③感覚器系:老化による視覚の変化としては、視力の低下、調節力の低下、光覚の低下がある。
水晶体の厚さを変えてピントを合わせる能力である調節力が低下すると近いところが見えにくくなり、いわゆる老眼(老視)となる。光を認識する光覚の低下により暗順応が悪くなり、暗いところに移動した時になかなか目が慣れずに見えにくい状態となり、 転倒などのリスクが増す。

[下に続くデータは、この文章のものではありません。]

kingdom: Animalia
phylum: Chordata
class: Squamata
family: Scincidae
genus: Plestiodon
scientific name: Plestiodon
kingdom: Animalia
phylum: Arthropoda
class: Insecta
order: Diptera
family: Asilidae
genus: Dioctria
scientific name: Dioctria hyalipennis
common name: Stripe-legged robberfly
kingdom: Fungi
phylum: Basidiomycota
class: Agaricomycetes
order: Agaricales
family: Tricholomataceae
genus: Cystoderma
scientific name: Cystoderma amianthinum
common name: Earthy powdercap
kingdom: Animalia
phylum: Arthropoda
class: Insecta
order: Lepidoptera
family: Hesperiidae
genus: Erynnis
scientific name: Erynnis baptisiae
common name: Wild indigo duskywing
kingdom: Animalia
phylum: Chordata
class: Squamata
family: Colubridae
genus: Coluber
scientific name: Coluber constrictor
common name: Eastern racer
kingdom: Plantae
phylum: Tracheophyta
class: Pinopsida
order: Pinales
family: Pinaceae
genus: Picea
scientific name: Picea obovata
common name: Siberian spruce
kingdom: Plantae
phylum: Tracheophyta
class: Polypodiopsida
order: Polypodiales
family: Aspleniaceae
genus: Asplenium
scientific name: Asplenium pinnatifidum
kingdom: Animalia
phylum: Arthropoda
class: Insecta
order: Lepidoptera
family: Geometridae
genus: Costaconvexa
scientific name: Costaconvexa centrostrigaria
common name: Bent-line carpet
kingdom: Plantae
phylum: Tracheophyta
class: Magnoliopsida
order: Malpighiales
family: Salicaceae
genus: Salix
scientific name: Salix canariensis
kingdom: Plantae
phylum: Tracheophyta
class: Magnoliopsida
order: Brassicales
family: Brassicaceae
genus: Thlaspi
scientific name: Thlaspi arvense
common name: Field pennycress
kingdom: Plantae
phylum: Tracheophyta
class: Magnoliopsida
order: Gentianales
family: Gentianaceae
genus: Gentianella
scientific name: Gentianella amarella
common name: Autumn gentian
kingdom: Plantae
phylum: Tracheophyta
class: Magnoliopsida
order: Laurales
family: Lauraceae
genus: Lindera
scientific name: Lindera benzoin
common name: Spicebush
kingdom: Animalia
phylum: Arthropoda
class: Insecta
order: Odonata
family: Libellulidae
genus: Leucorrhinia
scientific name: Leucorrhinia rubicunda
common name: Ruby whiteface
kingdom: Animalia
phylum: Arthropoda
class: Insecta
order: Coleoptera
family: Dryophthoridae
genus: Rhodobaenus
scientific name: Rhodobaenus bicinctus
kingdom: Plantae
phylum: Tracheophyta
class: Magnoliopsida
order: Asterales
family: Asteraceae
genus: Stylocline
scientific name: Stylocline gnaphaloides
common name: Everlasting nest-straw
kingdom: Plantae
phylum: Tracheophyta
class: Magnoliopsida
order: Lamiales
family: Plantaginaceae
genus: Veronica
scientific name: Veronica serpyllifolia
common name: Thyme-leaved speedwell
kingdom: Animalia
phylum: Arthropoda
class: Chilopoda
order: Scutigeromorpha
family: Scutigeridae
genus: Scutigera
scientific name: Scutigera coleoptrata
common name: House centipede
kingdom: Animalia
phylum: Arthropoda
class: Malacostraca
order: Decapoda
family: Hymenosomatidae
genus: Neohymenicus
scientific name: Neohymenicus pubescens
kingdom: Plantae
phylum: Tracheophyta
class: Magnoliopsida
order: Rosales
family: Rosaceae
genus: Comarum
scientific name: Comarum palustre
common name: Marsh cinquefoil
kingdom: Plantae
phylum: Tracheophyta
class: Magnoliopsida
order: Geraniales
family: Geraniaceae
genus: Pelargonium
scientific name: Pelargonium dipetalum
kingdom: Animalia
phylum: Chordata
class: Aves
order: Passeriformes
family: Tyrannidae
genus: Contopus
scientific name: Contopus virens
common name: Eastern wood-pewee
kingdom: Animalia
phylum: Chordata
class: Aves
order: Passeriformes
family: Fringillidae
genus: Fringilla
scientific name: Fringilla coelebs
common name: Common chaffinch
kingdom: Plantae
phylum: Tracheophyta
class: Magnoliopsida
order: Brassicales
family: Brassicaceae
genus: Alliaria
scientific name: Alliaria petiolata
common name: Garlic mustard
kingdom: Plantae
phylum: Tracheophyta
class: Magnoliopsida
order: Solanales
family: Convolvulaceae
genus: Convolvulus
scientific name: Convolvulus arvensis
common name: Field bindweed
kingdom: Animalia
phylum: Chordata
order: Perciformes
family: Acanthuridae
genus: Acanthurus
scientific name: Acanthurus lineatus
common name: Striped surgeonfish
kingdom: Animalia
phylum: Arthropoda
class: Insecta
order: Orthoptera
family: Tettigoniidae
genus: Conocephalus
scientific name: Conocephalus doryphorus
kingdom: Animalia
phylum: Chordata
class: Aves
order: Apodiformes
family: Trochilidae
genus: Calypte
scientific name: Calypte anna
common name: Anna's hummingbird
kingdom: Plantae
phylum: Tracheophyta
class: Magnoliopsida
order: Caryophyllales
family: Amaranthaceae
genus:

聴覚については聴力の低下(老人性難聴)、語音語弁別能力の低下などが起きる。老人性難聴は内耳より中枢性の問題による感音性難聴で高音域から聞こえにくくなる。
弁別能力が低下すると、音(言葉)を明瞭に聞き分けることが難しくなる。味覚、嗅覚、皮膚感覚など他の感覚も低下する傾向にある。
④循環器系:血管の弾力性低下、心筋の収縮力低下、心臓の肥大などが見られる。
運動時の最大心拍数や最大心拍出量は減少するが、安静時の心拍出量には大きな変化はない。
そのため、高齢になっても普段の生活では、強い動悸がして苦しいなどということは原則的には見られない。
血圧は、収縮期血圧は加齢により上昇を続けるが、拡張期血圧はある程度の年齢でピークとなる。